La PAC aérothermique partage le marché avec la pompe à chaleur géothermique, qui puise l’énergie renouvelable du sous-sol (terre ou nappe phréatique). Les deux valorisent une source renouvelable et gratuite, mais leurs contraintes diffèrent radicalement :
| Critère | Aérothermie | Géothermie |
|---|---|---|
| Source d’énergie | Calories de l’air extérieur, captées par une unité posée dehors | Chaleur du sol ou d’une nappe, captée par des capteurs enterrés ou un forage |
| Rendement moyen | COP de 3 à 5, variable selon la température extérieure | COP de 4 à 6, stable toute l’année (la température du sol varie peu) |
| Contraintes d’installation | Faibles : choix de l’emplacement de l’unité extérieure, pose en quelques jours | Fortes : surface de terrain ou forage, autorisations administratives, chantier long |
| Prix pose comprise | 4 000 € à 16 000 € | Généralement supérieur à 15 000 €, forage compris |
| Ventes en France (2025) | 803 661 PAC air-air et 179 377 PAC air-eau | 2 513 PAC géothermiques |
👉 L’aérothermie écrase le marché : selon le bilan 2025 d’Uniclima et de l’Afpac, il s’est vendu près de 400 PAC aérothermiques pour 1 PAC géothermique. La géothermie garde l’avantage du rendement stable par grand froid, mais son surcoût et ses contraintes de chantier la réservent aux projets disposant d’un terrain adapté. Les données du ministère de la Transition écologique confirment cette domination structurelle de l’aérothermie parmi les énergies renouvelables du bâtiment.
Foire aux questions
L’aérothermie capte les calories de l’air extérieur avec une simple unité posée dehors, tandis que la géothermie puise la chaleur du sol via des capteurs enterrés ou un forage. L’aérothermie coûte moins cher (4 000 € à 16 000 € pose comprise contre plus de 15 000 € pour la géothermie) et s’installe en quelques jours, mais son rendement baisse par grand froid, là où la géothermie reste stable toute l’année.

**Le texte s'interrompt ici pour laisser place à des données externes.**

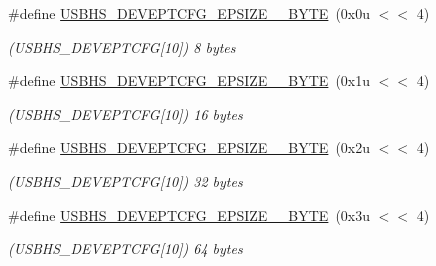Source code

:\begin{DoxyCompactItemize}
\item 
\mbox{\label{group__SAMV71__USBHS_ga76ef3637dc2e686e84af8f8a8dd47c75}} 
\#define \mbox{\hyperlink{group__SAMV71__USBHS_ga76ef3637dc2e686e84af8f8a8dd47c75}{U\+S\+B\+H\+S\+\_\+\+D\+E\+V\+E\+P\+T\+C\+F\+G\+\_\+\+E\+P\+S\+I\+Z\+E\+\_\+\_\+\+B\+Y\+TE}}~(0x0u $<$$<$ 4)
\begin{DoxyCompactList}\small\item\em (U\+S\+B\+H\+S\+\_\+\+D\+E\+V\+E\+P\+T\+C\+FG\mbox{[}10\mbox{]}) 8 bytes \end{DoxyCompactList}\item 
\mbox{\label{group__SAMV71__USBHS_ga028f507272a99734cc04ae02211133f4}} 
\#define \mbox{\hyperlink{group__SAMV71__USBHS_ga028f507272a99734cc04ae02211133f4}{U\+S\+B\+H\+S\+\_\+\+D\+E\+V\+E\+P\+T\+C\+F\+G\+\_\+\+E\+P\+S\+I\+Z\+E\+\_\+\_\+\+B\+Y\+TE}}~(0x1u $<$$<$ 4)
\begin{DoxyCompactList}\small\item\em (U\+S\+B\+H\+S\+\_\+\+D\+E\+V\+E\+P\+T\+C\+FG\mbox{[}10\mbox{]}) 16 bytes \end{DoxyCompactList}\item 
\mbox{\label{group__SAMV71__USBHS_gab2e727848abe36c82c1ed5ab621a68a1}} 
\#define \mbox{\hyperlink{group__SAMV71__USBHS_gab2e727848abe36c82c1ed5ab621a68a1}{U\+S\+B\+H\+S\+\_\+\+D\+E\+V\+E\+P\+T\+C\+F\+G\+\_\+\+E\+P\+S\+I\+Z\+E\+\_\+\_\+\+B\+Y\+TE}}~(0x2u $<$$<$ 4)
\begin{DoxyCompactList}\small\item\em (U\+S\+B\+H\+S\+\_\+\+D\+E\+V\+E\+P\+T\+C\+FG\mbox{[}10\mbox{]}) 32 bytes \end{DoxyCompactList}\item 
\mbox{\label{group__SAMV71__USBHS_ga801cd9c63c16350a53e9bc2d92872980}} 
\#define \mbox{\hyperlink{group__SAMV71__USBHS_ga801cd9c63c16350a53e9bc2d92872980}{U\+S\+B\+H\+S\+\_\+\+D\+E\+V\+E\+P\+T\+C\+F\+G\+\_\+\+E\+P\+S\+I\+Z\+E\+\_\+\_\+\+B\+Y\+TE}}~(0x3u $<$$<$ 4)
\begin{DoxyCompactList}\small\item\em (U\+S\+B\+H\+S\+\_\+\+D\+E\+V\+E\+P\+T\+C\+FG\mbox{[}10\mbox{]}) 64 bytes \end{DoxyCompactList}\item 
\mbox{\label{group__SAMV71__USBHS_gaada6b4c339fd81152ebf6b88657ce678}} 

\end{DoxyCompactItemize}
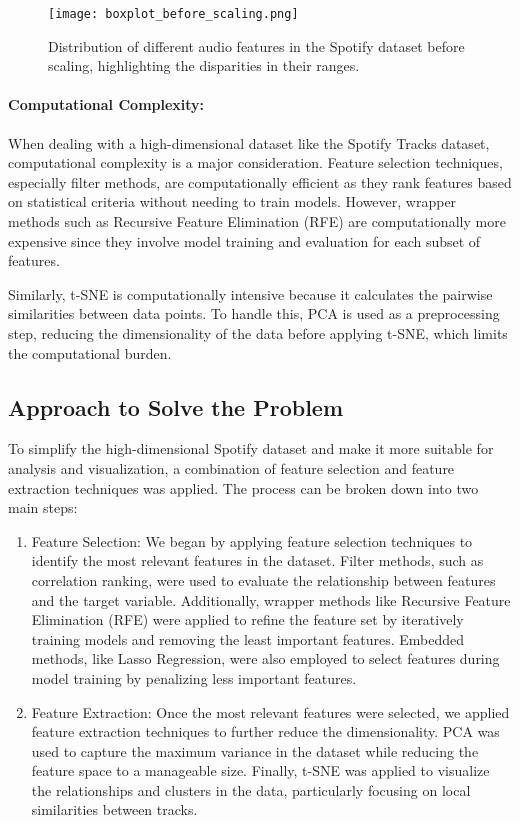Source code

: \documentclass{article}
\begin{document}
\begin{figure}[h!]
    \centering
    \texttt{[image: boxplot\_before\_scaling.png]}
    \caption{Distribution of different audio features in the Spotify dataset before scaling, highlighting the disparities in their ranges.}
\end{figure}

\paragraph{Computational Complexity:}
When dealing with a high-dimensional dataset like the Spotify Tracks dataset, computational complexity is a major consideration. Feature selection techniques, especially filter methods, are computationally efficient as they rank features based on statistical criteria without needing to train models. However, wrapper methods such as Recursive Feature Elimination (RFE) are computationally more expensive since they involve model training and evaluation for each subset of features. 

Similarly, t-SNE is computationally intensive because it calculates the pairwise similarities between data points. To handle this, PCA is used as a preprocessing step, reducing the dimensionality of the data before applying t-SNE, which limits the computational burden.

\subsection{Approach to Solve the Problem}

To simplify the high-dimensional Spotify dataset and make it more suitable for analysis and visualization, a combination of feature selection and feature extraction techniques was applied. The process can be broken down into two main steps:

\begin{enumerate}
    \item {Feature Selection}: We began by applying feature selection techniques to identify the most relevant features in the dataset. Filter methods, such as correlation ranking, were used to evaluate the relationship between features and the target variable. Additionally, wrapper methods like Recursive Feature Elimination (RFE) were applied to refine the feature set by iteratively training models and removing the least important features. Embedded methods, like Lasso Regression, were also employed to select features during model training by penalizing less important features.
    
    \item {Feature Extraction}: Once the most relevant features were selected, we applied feature extraction techniques to further reduce the dimensionality. PCA was used to capture the maximum variance in the dataset while reducing the feature space to a manageable size. Finally, t-SNE was applied to visualize the relationships and clusters in the data, particularly focusing on local similarities between tracks.
\end{enumerate}
\end{document}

Non. La pompe à chaleur air-air est exclue de MaPrimeRénov’ depuis janvier 2025 et cette exclusion reste en vigueur en 2026. Elle n’ouvre pas non plus droit à la TVA réduite à 5,5 % ni au coup de pouce chauffage. Seule une prime CEE classique de quelques centaines d’euros reste possible. Pour cumuler MaPrimeRénov’ (jusqu’à 5 000 €), le coup de pouce CEE et l’éco-prêt à taux zéro, il faut installer une PAC air-eau ou géothermique.
En 2026, une PAC air-air coûte entre 4 000 € et 12 000 € pose comprise (60 € à 90 € par m²), et une PAC air-eau entre 9 000 € et 16 000 € selon la puissance et la production d’eau chaude sanitaire. Pour une PAC air-eau, les aides cumulées (MaPrimeRénov’, coup de pouce CEE, TVA 5,5 %) peuvent réduire la facture de moitié pour les ménages modestes.
Oui, les PAC aérothermiques récentes fonctionnent sans problème par températures négatives, mais leur rendement diminue à mesure que l’air se refroidit. En dessous de -5 °C à -10 °C selon les modèles, une résistance électrique ou un chauffage d’appoint prend le relais. Dans les régions très froides, il est conseillé de choisir un modèle « grand froid » ou de coupler la PAC à un appoint, et de se fier au SCOP plutôt qu’au COP nominal mesuré à +7 °C.
Pour une maison de 100 m² ayant besoin de 10 000 kWh de chaleur par an, une PAC air-eau de SCOP 4 coûte environ 485 € d’électricité par an au tarif réglementé 2026 (0,1940 €/kWh), contre environ 1 160 € pour une chaudière gaz et 1 290 € pour une chaudière fioul. La facture de chauffage est donc divisée par 2 environ face au gaz et par 2,5 face au fioul, soit 600 € à 800 € d’économies annuelles.